-------- Source data --------

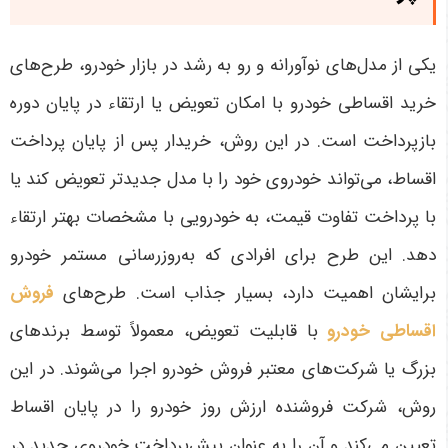
یکی از مدل‌های نوآورانه و رو به رشد در بازار خودرو، طرح‌های
خرید اقساطی خودرو با امکان تعویض یا ارتقاء در پایان دوره
بازپرداخت است. در این روش، خریدار پس از پایان پرداخت
اقساط، می‌تواند خودروی خود را با مدل جدیدتر تعویض کند یا
با پرداخت تفاوت قیمت، به خودرویی با مشخصات بهتر ارتقاء
دهد. این طرح برای افرادی که به‌روزرسانی مستمر خودرو
برایشان اهمیت دارد، بسیار جذاب است
.
طرح‌های
فروش
اقساطی خودرو
با قابلیت تعویض، معمولاً توسط برندهای
بزرگ یا شرکت‌های معتبر فروش خودرو اجرا می‌شوند. در این
روش، شرکت فروشنده ارزش روز خودرو را در پایان اقساط
تعیین می‌کند و آن را به عنوان پیش‌پرداخت خودروی جدید در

--------

» Task statement
Rewrite the text lines from all the records as a numbered list, skipping any blank lines and leaving the pictures out.

» Task solution
1. یکی از مدل‌های نوآورانه و رو به رشد در بازار خودرو، طرح‌های
2. خرید اقساطی خودرو با امکان تعویض یا ارتقاء در پایان دوره
3. بازپرداخت است. در این روش، خریدار پس از پایان پرداخت
4. اقساط، می‌تواند خودروی خود را با مدل جدیدتر تعویض کند یا
5. با پرداخت تفاوت قیمت، به خودرویی با مشخصات بهتر ارتقاء
6. دهد. این طرح برای افرادی که به‌روزرسانی مستمر خودرو
7. برایشان اهمیت دارد، بسیار جذاب است
8. .
9. طرح‌های
10. فروش
11. اقساطی خودرو
12. با قابلیت تعویض، معمولاً توسط برندهای
13. بزرگ یا شرکت‌های معتبر فروش خودرو اجرا می‌شوند. در این
14. روش، شرکت فروشنده ارزش روز خودرو را در پایان اقساط
15. تعیین می‌کند و آن را به عنوان پیش‌پرداخت خودروی جدید در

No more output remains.